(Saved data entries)
☆ ☆ ☆ ☆ ☆ ☆ ☆
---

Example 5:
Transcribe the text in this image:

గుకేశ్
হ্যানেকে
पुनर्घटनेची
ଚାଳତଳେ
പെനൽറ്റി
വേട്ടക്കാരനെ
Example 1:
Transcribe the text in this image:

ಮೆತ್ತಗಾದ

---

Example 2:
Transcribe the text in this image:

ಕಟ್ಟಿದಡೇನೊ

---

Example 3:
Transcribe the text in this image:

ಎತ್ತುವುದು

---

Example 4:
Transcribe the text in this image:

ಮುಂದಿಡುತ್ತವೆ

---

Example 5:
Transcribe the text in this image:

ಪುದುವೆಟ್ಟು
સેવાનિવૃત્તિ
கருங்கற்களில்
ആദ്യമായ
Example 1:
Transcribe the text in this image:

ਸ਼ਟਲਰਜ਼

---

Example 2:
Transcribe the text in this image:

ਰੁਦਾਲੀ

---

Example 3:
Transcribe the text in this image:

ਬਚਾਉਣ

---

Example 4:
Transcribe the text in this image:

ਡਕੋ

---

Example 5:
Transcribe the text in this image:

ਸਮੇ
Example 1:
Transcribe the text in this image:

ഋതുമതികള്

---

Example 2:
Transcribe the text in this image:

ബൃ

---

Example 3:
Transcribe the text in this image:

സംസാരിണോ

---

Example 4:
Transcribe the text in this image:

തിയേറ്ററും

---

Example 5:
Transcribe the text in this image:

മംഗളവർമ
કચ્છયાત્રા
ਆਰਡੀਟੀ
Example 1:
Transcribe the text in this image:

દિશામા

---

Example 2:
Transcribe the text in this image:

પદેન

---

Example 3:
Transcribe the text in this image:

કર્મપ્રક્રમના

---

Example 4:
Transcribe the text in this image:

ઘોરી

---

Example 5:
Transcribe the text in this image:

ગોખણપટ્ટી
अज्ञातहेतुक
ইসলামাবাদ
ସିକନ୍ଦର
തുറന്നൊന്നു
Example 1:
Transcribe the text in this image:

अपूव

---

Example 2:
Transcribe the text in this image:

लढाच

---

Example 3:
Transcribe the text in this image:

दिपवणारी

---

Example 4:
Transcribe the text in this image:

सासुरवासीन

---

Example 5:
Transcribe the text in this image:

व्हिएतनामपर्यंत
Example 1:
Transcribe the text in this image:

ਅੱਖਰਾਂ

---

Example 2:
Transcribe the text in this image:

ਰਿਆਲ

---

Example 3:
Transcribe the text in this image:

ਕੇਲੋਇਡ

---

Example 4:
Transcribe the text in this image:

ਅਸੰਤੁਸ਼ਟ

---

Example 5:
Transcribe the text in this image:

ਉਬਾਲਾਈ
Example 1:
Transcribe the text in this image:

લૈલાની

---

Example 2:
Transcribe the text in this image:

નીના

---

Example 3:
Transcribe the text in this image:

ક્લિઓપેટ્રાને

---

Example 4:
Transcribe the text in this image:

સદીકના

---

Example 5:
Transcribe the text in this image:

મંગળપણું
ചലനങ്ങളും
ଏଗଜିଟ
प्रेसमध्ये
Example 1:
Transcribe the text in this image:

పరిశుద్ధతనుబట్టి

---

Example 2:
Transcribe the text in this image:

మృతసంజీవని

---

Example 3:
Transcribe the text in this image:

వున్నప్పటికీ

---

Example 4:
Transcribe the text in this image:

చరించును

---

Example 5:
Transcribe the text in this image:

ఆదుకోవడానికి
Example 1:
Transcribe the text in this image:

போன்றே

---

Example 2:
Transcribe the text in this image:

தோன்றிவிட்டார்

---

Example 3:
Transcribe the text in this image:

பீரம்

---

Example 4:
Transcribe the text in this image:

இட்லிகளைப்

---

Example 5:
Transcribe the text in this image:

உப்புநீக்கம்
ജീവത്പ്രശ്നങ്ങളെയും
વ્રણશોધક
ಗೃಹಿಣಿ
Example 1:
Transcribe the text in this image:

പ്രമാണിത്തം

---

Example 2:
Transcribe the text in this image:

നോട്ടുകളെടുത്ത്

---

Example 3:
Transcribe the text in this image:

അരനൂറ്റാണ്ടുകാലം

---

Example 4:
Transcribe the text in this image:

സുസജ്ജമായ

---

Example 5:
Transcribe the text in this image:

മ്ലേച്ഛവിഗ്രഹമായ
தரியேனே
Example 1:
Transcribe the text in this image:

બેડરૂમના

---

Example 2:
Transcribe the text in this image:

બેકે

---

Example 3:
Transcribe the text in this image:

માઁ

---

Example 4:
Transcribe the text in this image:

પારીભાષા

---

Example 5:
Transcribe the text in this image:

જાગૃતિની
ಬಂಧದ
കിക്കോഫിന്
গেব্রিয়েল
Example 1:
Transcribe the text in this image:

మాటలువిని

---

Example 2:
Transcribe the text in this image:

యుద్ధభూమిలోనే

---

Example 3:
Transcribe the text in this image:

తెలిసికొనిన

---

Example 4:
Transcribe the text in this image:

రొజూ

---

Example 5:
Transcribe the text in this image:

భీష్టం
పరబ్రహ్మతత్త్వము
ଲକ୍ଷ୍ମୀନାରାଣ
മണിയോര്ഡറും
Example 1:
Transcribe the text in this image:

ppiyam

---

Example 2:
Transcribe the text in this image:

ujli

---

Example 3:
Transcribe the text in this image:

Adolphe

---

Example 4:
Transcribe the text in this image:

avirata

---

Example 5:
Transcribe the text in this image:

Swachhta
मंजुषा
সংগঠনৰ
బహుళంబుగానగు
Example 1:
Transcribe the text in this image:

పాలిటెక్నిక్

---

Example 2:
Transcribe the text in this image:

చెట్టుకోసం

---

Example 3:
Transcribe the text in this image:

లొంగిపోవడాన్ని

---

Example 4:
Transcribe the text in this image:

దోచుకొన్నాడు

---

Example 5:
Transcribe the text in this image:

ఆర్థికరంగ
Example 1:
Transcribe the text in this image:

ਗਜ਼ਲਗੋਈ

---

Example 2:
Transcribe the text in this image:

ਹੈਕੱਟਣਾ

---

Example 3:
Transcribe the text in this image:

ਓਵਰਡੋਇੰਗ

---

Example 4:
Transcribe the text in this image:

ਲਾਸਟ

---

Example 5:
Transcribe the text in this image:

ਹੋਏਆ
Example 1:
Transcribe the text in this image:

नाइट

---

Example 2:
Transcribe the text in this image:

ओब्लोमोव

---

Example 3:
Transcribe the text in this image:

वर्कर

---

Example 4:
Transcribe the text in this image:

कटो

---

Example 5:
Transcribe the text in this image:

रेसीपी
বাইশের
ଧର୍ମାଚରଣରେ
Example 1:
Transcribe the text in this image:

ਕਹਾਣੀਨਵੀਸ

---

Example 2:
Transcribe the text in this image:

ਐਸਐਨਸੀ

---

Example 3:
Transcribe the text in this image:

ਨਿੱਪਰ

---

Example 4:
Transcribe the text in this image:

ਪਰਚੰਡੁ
☆ ☆ ☆ ☆ ☆ ☆ ☆
AIM OF THE TASK
All the entries above need to be repeated word for word.

EXERCISE RESULT
---

Example 5:
Transcribe the text in this image:

గుకేశ్
হ্যানেকে
पुनर्घटनेची
ଚାଳତଳେ
പെനൽറ്റി
വേട്ടക്കാരനെ
Example 1:
Transcribe the text in this image:

ಮೆತ್ತಗಾದ

---

Example 2:
Transcribe the text in this image:

ಕಟ್ಟಿದಡೇನೊ

---

Example 3:
Transcribe the text in this image:

ಎತ್ತುವುದು

---

Example 4:
Transcribe the text in this image:

ಮುಂದಿಡುತ್ತವೆ

---

Example 5:
Transcribe the text in this image:

ಪುದುವೆಟ್ಟು
સેવાનિવૃત્તિ
கருங்கற்களில்
ആദ്യമായ
Example 1:
Transcribe the text in this image:

ਸ਼ਟਲਰਜ਼

---

Example 2:
Transcribe the text in this image:

ਰੁਦਾਲੀ

---

Example 3:
Transcribe the text in this image:

ਬਚਾਉਣ

---

Example 4:
Transcribe the text in this image:

ਡਕੋ

---

Example 5:
Transcribe the text in this image:

ਸਮੇ
Example 1:
Transcribe the text in this image:

ഋതുമതികള്

---

Example 2:
Transcribe the text in this image:

ബൃ

---

Example 3:
Transcribe the text in this image:

സംസാരിണോ

---

Example 4:
Transcribe the text in this image:

തിയേറ്ററും

---

Example 5:
Transcribe the text in this image:

മംഗളവർമ
કચ્છયાત્રા
ਆਰਡੀਟੀ
Example 1:
Transcribe the text in this image:

દિશામા

---

Example 2:
Transcribe the text in this image:

પદેન

---

Example 3:
Transcribe the text in this image:

કર્મપ્રક્રમના

---

Example 4:
Transcribe the text in this image:

ઘોરી

---

Example 5:
Transcribe the text in this image:

ગોખણપટ્ટી
अज्ञातहेतुक
ইসলামাবাদ
ସିକନ୍ଦର
തുറന്നൊന്നു
Example 1:
Transcribe the text in this image:

अपूव

---

Example 2:
Transcribe the text in this image:

लढाच

---

Example 3:
Transcribe the text in this image:

दिपवणारी

---

Example 4:
Transcribe the text in this image:

सासुरवासीन

---

Example 5:
Transcribe the text in this image:

व्हिएतनामपर्यंत
Example 1:
Transcribe the text in this image:

ਅੱਖਰਾਂ

---

Example 2:
Transcribe the text in this image:

ਰਿਆਲ

---

Example 3:
Transcribe the text in this image:

ਕੇਲੋਇਡ

---

Example 4:
Transcribe the text in this image:

ਅਸੰਤੁਸ਼ਟ

---

Example 5:
Transcribe the text in this image:

ਉਬਾਲਾਈ
Example 1:
Transcribe the text in this image:

લૈલાની

---

Example 2:
Transcribe the text in this image:

નીના

---

Example 3:
Transcribe the text in this image:

ક્લિઓપેટ્રાને

---

Example 4:
Transcribe the text in this image:

સદીકના

---

Example 5:
Transcribe the text in this image:

મંગળપણું
ചലനങ്ങളും
ଏଗଜିଟ
प्रेसमध्ये
Example 1:
Transcribe the text in this image:

పరిశుద్ధతనుబట్టి

---

Example 2:
Transcribe the text in this image:

మృతసంజీవని

---

Example 3:
Transcribe the text in this image:

వున్నప్పటికీ

---

Example 4:
Transcribe the text in this image:

చరించును

---

Example 5:
Transcribe the text in this image:

ఆదుకోవడానికి
Example 1:
Transcribe the text in this image:

போன்றே

---

Example 2:
Transcribe the text in this image:

தோன்றிவிட்டார்

---

Example 3:
Transcribe the text in this image:

பீரம்

---

Example 4:
Transcribe the text in this image:

இட்லிகளைப்

---

Example 5:
Transcribe the text in this image:

உப்புநீக்கம்
ജീവത്പ്രശ്നങ്ങളെയും
વ્રણશોધક
ಗೃಹಿಣಿ
Example 1:
Transcribe the text in this image:

പ്രമാണിത്തം

---

Example 2:
Transcribe the text in this image:

നോട്ടുകളെടുത്ത്

---

Example 3:
Transcribe the text in this image:

അരനൂറ്റാണ്ടുകാലം

---

Example 4:
Transcribe the text in this image:

സുസജ്ജമായ

---

Example 5:
Transcribe the text in this image:

മ്ലേച്ഛവിഗ്രഹമായ
தரியேனே
Example 1:
Transcribe the text in this image:

બેડરૂમના

---

Example 2:
Transcribe the text in this image:

બેકે

---

Example 3:
Transcribe the text in this image:

માઁ

---

Example 4:
Transcribe the text in this image:

પારીભાષા

---

Example 5:
Transcribe the text in this image:

જાગૃતિની
ಬಂಧದ
കിക്കോഫിന്
গেব্রিয়েল
Example 1:
Transcribe the text in this image:

మాటలువిని

---

Example 2:
Transcribe the text in this image:

యుద్ధభూమిలోనే

---

Example 3:
Transcribe the text in this image:

తెలిసికొనిన

---

Example 4:
Transcribe the text in this image:

రొజూ

---

Example 5:
Transcribe the text in this image:

భీష్టం
పరబ్రహ్మతత్త్వము
ଲକ୍ଷ୍ମୀନାରାଣ
മണിയോര്ഡറും
Example 1:
Transcribe the text in this image:

ppiyam

---

Example 2:
Transcribe the text in this image:

ujli

---

Example 3:
Transcribe the text in this image:

Adolphe

---

Example 4:
Transcribe the text in this image:

avirata

---

Example 5:
Transcribe the text in this image:

Swachhta
मंजुषा
সংগঠনৰ
బహుళంబుగానగు
Example 1:
Transcribe the text in this image:

పాలిటెక్నిక్

---

Example 2:
Transcribe the text in this image:

చెట్టుకోసం

---

Example 3:
Transcribe the text in this image:

లొంగిపోవడాన్ని

---

Example 4:
Transcribe the text in this image:

దోచుకొన్నాడు

---

Example 5:
Transcribe the text in this image:

ఆర్థికరంగ
Example 1:
Transcribe the text in this image:

ਗਜ਼ਲਗੋਈ

---

Example 2:
Transcribe the text in this image:

ਹੈਕੱਟਣਾ

---

Example 3:
Transcribe the text in this image:

ਓਵਰਡੋਇੰਗ

---

Example 4:
Transcribe the text in this image:

ਲਾਸਟ

---

Example 5:
Transcribe the text in this image:

ਹੋਏਆ
Example 1:
Transcribe the text in this image:

नाइट

---

Example 2:
Transcribe the text in this image:

ओब्लोमोव

---

Example 3:
Transcribe the text in this image:

वर्कर

---

Example 4:
Transcribe the text in this image:

कटो

---

Example 5:
Transcribe the text in this image:

रेसीपी
বাইশের
ଧର୍ମାଚରଣରେ
Example 1:
Transcribe the text in this image:

ਕਹਾਣੀਨਵੀਸ

---

Example 2:
Transcribe the text in this image:

ਐਸਐਨਸੀ

---

Example 3:
Transcribe the text in this image:

ਨਿੱਪਰ

---

Example 4:
Transcribe the text in this image:

ਪਰਚੰਡੁ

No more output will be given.